What is being asked - Where does the word "użytkowników" appear in the entries below? Copy each line that holds it.

Given records -
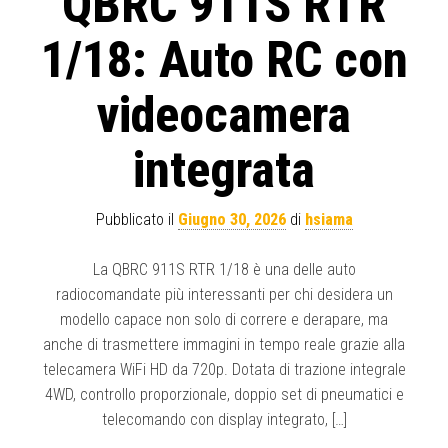
QBRC 911S RTR
1/18: Auto RC con
videocamera
integrata
Pubblicato il
Giugno 30, 2026
di
hsiama
La QBRC 911S RTR 1/18 è una delle auto
radiocomandate più interessanti per chi desidera un
modello capace non solo di correre e derapare, ma
anche di trasmettere immagini in tempo reale grazie alla
telecamera WiFi HD da 720p. Dotata di trazione integrale
4WD, controllo proporzionale, doppio set di pneumatici e
telecomando con display integrato, […]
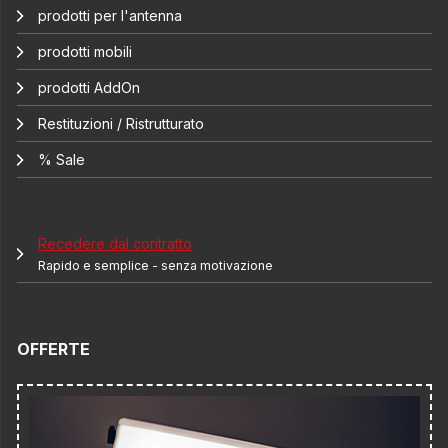
prodotti per l'antenna
prodotti mobili
prodotti AddOn
Restituzioni / Ristrutturato
% Sale
Recedere dal contratto
Rapido e semplice - senza motivazione
OFFERTE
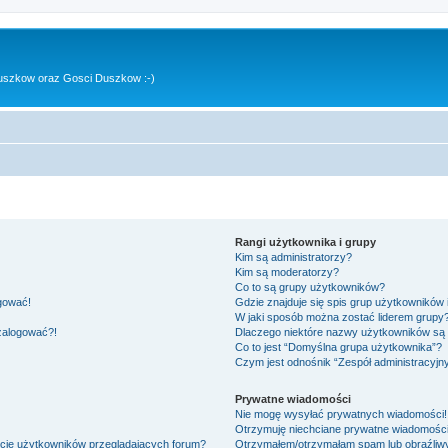
uszkow oraz Gosci Duszkow :-)
Rangi użytkownika i grupy
Kim są administratorzy?
Kim są moderatorzy?
Co to są grupy użytkowników?
ogować!
Gdzie znajduje się spis grup użytkowników
W jaki sposób można zostać liderem grupy
 zalogować?!
Dlaczego niektóre nazwy użytkowników są 
Co to jest “Domyślna grupa użytkownika”?
Czym jest odnośnik “Zespół administracyjn
Prywatne wiadomości
Nie mogę wysyłać prywatnych wiadomości!
Otrzymuję niechciane prywatne wiadomości
ście użytkowników przeglądających forum?
Otrzymałem/otrzymałam spam lub obraźliwy 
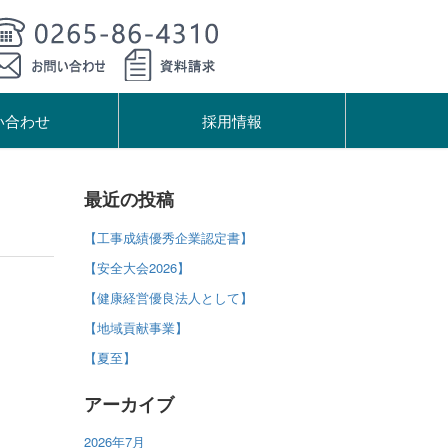
い合わせ
採用情報
最近の投稿
【工事成績優秀企業認定書】
【安全大会2026】
【健康経営優良法人として】
【地域貢献事業】
【夏至】
アーカイブ
2026年7月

Answer space -
Co to są grupy użytkowników?
Gdzie znajduje się spis grup użytkowników
Dlaczego niektóre nazwy użytkowników są 
ście użytkowników przeglądających forum?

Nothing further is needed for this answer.